What you will do: Please copy each line of the listing below in which the word "SameCoordinates" appears.

○ ○ ○ ○ ○

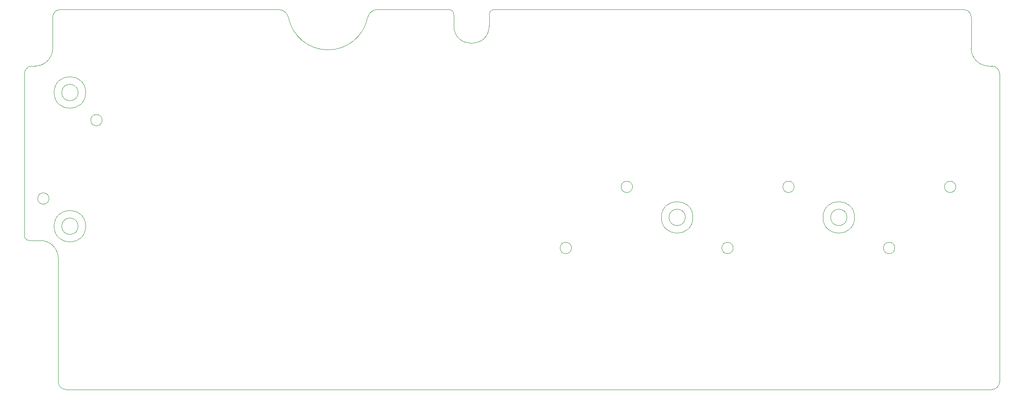
<source format=gko>
G04*
G04 #@! TF.GenerationSoftware,Altium Limited,Altium Designer,22.1.2 (22)*
G04*
G04 Layer_Color=16711935*
%FSLAX44Y44*%
%MOMM*%
G71*
G04*
G04 #@! TF.SameCoordinates,4FF52C19-E322-4989-B108-829305E1C033*
G04*
G04*
G04 #@! TF.FilePolarity,Positive*
G04*
G01*
G75*
%ADD95C,0.0127*%
%ADD96C,0.0200*%
D95*
X293110Y783160D02*
G03*
X293110Y783160I-16250J0D01*
G01*
X2116860Y820660D02*
G03*
X2101860Y835660I-15000J0D01*
G01*
X2060860Y870660D02*
G03*
X2095860Y835660I35000J0D01*
G01*
X885840Y947660D02*
G03*
X866244Y931660I0J-20000D01*
G01*
X2101860Y194660D02*
G03*
X2116860Y209660I0J15000D01*
G01*
X253860D02*
G03*
X268860Y194660I15000J0D01*
G01*
X201860Y835660D02*
G03*
X186860Y820660I0J-15000D01*
G01*
X207860Y835660D02*
G03*
X242860Y870660I0J35000D01*
G01*
X257860Y947660D02*
G03*
X242860Y932660I0J-15000D01*
G01*
X1036860Y915660D02*
G03*
X1106860Y915660I35000J0D01*
G01*
X1036860Y937660D02*
G03*
X1026860Y947660I-10000J0D01*
G01*
X1116860D02*
G03*
X1106860Y937660I0J-10000D01*
G01*
X709476Y931660D02*
G03*
X866244Y931660I78384J16000D01*
G01*
X2060860Y932660D02*
G03*
X2045860Y947660I-15000J0D01*
G01*
X709476Y931660D02*
G03*
X689880Y947660I-19596J-4000D01*
G01*
X308110Y518160D02*
G03*
X308110Y518160I-31250J0D01*
G01*
Y783160D02*
G03*
X308110Y783160I-31250J0D01*
G01*
X1510110Y535660D02*
G03*
X1510110Y535660I-31250J0D01*
G01*
X1830110D02*
G03*
X1830110Y535660I-31250J0D01*
G01*
X1116860Y947660D02*
X2045860D01*
X2095860Y835660D02*
X2101860D01*
X253860Y209660D02*
Y437620D01*
X2116860Y209660D02*
Y820660D01*
X242860Y870660D02*
Y932660D01*
X268860Y194660D02*
X2101860D01*
X201860Y835660D02*
X207860D01*
X885840Y947660D02*
X1026860D01*
X257860D02*
X689880D01*
X2060860Y870660D02*
Y932660D01*
X1106860Y915660D02*
Y937660D01*
X1036860Y915660D02*
Y937660D01*
D96*
X2030515Y596257D02*
G03*
X2030515Y596257I-11250J0D01*
G01*
X1909705Y475063D02*
G03*
X1909705Y475063I-11250J0D01*
G01*
X1815110Y535660D02*
G03*
X1815110Y535660I-16250J0D01*
G01*
X1710515Y596257D02*
G03*
X1710515Y596257I-11250J0D01*
G01*
X1589705Y475063D02*
G03*
X1589705Y475063I-11250J0D01*
G01*
X1495110Y535660D02*
G03*
X1495110Y535660I-16250J0D01*
G01*
X1390515Y596257D02*
G03*
X1390515Y596257I-11250J0D01*
G01*
X1269705Y475063D02*
G03*
X1269705Y475063I-11250J0D01*
G01*
X293110Y518160D02*
G03*
X293110Y518160I-16250J0D01*
G01*
X235564Y573019D02*
G03*
X235564Y573019I-11250J0D01*
G01*
X340656Y728301D02*
G03*
X340656Y728301I-11250J0D01*
G01*
X293110Y783160D02*
G03*
X293110Y783160I-16250J0D01*
G01*
X2116860Y820660D02*
G03*
X2101860Y835660I-15000J0D01*
G01*
X709476Y931660D02*
G03*
X689880Y947660I-19596J-4000D01*
G01*
X186860Y499660D02*
G03*
X196860Y489660I10000J0D01*
G01*
X1036860Y937660D02*
G03*
X1026860Y947660I-10000J0D01*
G01*
X1036860Y915660D02*
G03*
X1106860Y915660I35000J0D01*
G01*
X885840Y947660D02*
G03*
X866244Y931660I0J-20000D01*
G01*
X2101860Y194660D02*
G03*
X2116860Y209660I0J15000D01*
G01*
X1116860Y947660D02*
G03*
X1106860Y937660I0J-10000D01*
G01*
X201860Y835660D02*
G03*
X186860Y820660I0J-15000D01*
G01*
X2060860Y932660D02*
G03*
X2045860Y947660I-15000J0D01*
G01*
X253860Y209660D02*
G03*
X268860Y194660I15000J0D01*
G01*
X207860Y835660D02*
G03*
X242860Y870660I0J35000D01*
G01*
X253860Y454660D02*
G03*
X218860Y489660I-35000J0D01*
G01*
X2060860Y870660D02*
G03*
X2095860Y835660I35000J0D01*
G01*
X709476Y931660D02*
G03*
X866244Y931660I78384J16000D01*
G01*
X257860Y947660D02*
G03*
X242860Y932660I0J-15000D01*
G01*
X2060860Y870660D02*
Y932660D01*
X196860Y489660D02*
X218860D01*
X242860Y870660D02*
Y932660D01*
X2095860Y835660D02*
X2101860D01*
X257860Y947660D02*
X689880D01*
X885840D02*
X1026860D01*
X2116860Y209660D02*
Y820660D01*
X1036860Y915660D02*
Y937660D01*
X1106860Y915660D02*
Y937660D01*
X268860Y194660D02*
X2101860D01*
X186860Y499660D02*
Y820660D01*
X253860Y209660D02*
Y454660D01*
X201860Y835660D02*
X207860D01*
X1116860Y947660D02*
X2045860D01*
M02*

</source>
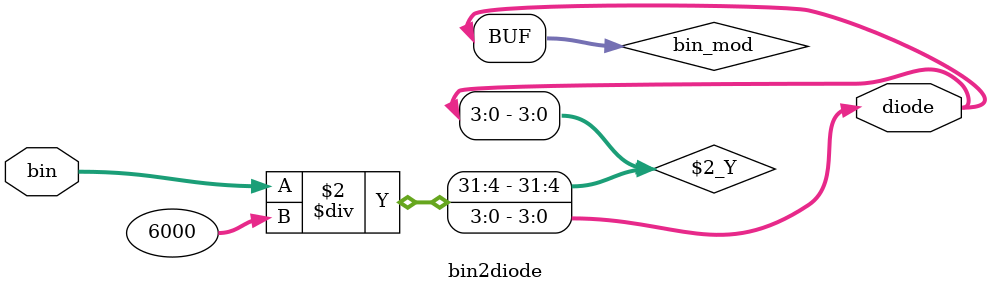
<source format=sv>
`timescale 1ns / 1ps
/******************************************************************************
 * (C) Copyright 2023-2025 AGH UST All Rights Reserved
 *
 * MODULE:    bin2diode
 * DEVICE:    general
 * PROJECT:   stopwatch
 *
 * ABSTRACT:  binary to BCD converter - minute BCD display
 *
 * HISTORY:
 * 30 Jan 2025, KB - initial version
 *
 *******************************************************************************/
module bin2diode(
    input  wire  [15:0] bin,  // 16-bit binary input
    output logic [3:0] diode  // 4-bit diode output
);

    logic [3:0] bin_mod;  // Store result of division

    always_comb begin
        bin_mod = bin / 6000;  // Compute how many full 6000s fit in bin
        diode = bin_mod;       // Assign to diode output
    end

endmodule
</source>
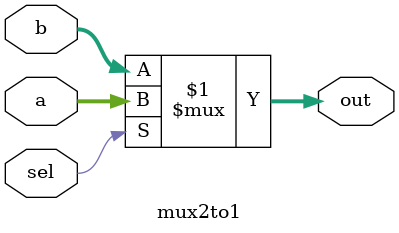
<source format=v>
module mux2to1(
	input 	[31:0] 	a,
	input 	[31:0]	b,
	input 			sel,
	output 	[31:0] 	out
);

assign out = sel ? a : b;
endmodule
</source>
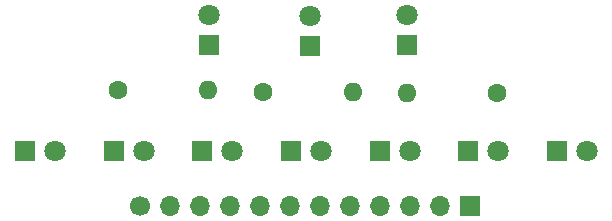
<source format=gbs>
%TF.GenerationSoftware,KiCad,Pcbnew,8.0.1*%
%TF.CreationDate,2024-06-24T19:19:19+02:00*%
%TF.ProjectId,BMW E30 NFL SI Indicator LED,424d5720-4533-4302-904e-464c20534920,rev?*%
%TF.SameCoordinates,Original*%
%TF.FileFunction,Soldermask,Bot*%
%TF.FilePolarity,Negative*%
%FSLAX46Y46*%
G04 Gerber Fmt 4.6, Leading zero omitted, Abs format (unit mm)*
G04 Created by KiCad (PCBNEW 8.0.1) date 2024-06-24 19:19:19*
%MOMM*%
%LPD*%
G01*
G04 APERTURE LIST*
%ADD10R,1.800000X1.800000*%
%ADD11C,1.800000*%
%ADD12R,1.700000X1.700000*%
%ADD13O,1.700000X1.700000*%
%ADD14C,1.700000*%
%ADD15C,1.600000*%
%ADD16O,1.600000X1.600000*%
G04 APERTURE END LIST*
D10*
%TO.C,D12*%
X158975000Y-76775000D03*
D11*
X158975000Y-74235000D03*
%TD*%
D10*
%TO.C,D5*%
X141625000Y-85700000D03*
D11*
X144165000Y-85700000D03*
%TD*%
D10*
%TO.C,D11*%
X150750000Y-76875000D03*
D11*
X150750000Y-74335000D03*
%TD*%
D10*
%TO.C,D1*%
X171625000Y-85700000D03*
D11*
X174165000Y-85700000D03*
%TD*%
D10*
%TO.C,D4*%
X149125000Y-85700000D03*
D11*
X151665000Y-85700000D03*
%TD*%
D10*
%TO.C,D10*%
X142175000Y-76792000D03*
D11*
X142175000Y-74252000D03*
%TD*%
D10*
%TO.C,D6*%
X134125000Y-85700000D03*
D11*
X136665000Y-85700000D03*
%TD*%
D10*
%TO.C,D7*%
X126625000Y-85700000D03*
D11*
X129165000Y-85700000D03*
%TD*%
D10*
%TO.C,D3*%
X156625000Y-85700000D03*
D11*
X159165000Y-85700000D03*
%TD*%
D12*
%TO.C,J1*%
X164270000Y-90360000D03*
D13*
X161730000Y-90360000D03*
X159190000Y-90360000D03*
X156650000Y-90360000D03*
X154110000Y-90360000D03*
X151570000Y-90360000D03*
X149030000Y-90360000D03*
X146490000Y-90360000D03*
X143950000Y-90360000D03*
X141410000Y-90360000D03*
X138870000Y-90360000D03*
D14*
X136330000Y-90360000D03*
%TD*%
D10*
%TO.C,D2*%
X164125000Y-85700000D03*
D11*
X166665000Y-85700000D03*
%TD*%
D15*
%TO.C,R3*%
X166600000Y-80790000D03*
D16*
X158980000Y-80790000D03*
%TD*%
D15*
%TO.C,R2*%
X146790000Y-80750000D03*
D16*
X154410000Y-80750000D03*
%TD*%
D15*
%TO.C,R1*%
X134490000Y-80550000D03*
D16*
X142110000Y-80550000D03*
%TD*%
M02*

</source>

○ ○ ○ ○ ○

Expected answer:
G04 #@! TF.SameCoordinates,4FF52C19-E322-4989-B108-829305E1C033*
%TF.SameCoordinates,Original*%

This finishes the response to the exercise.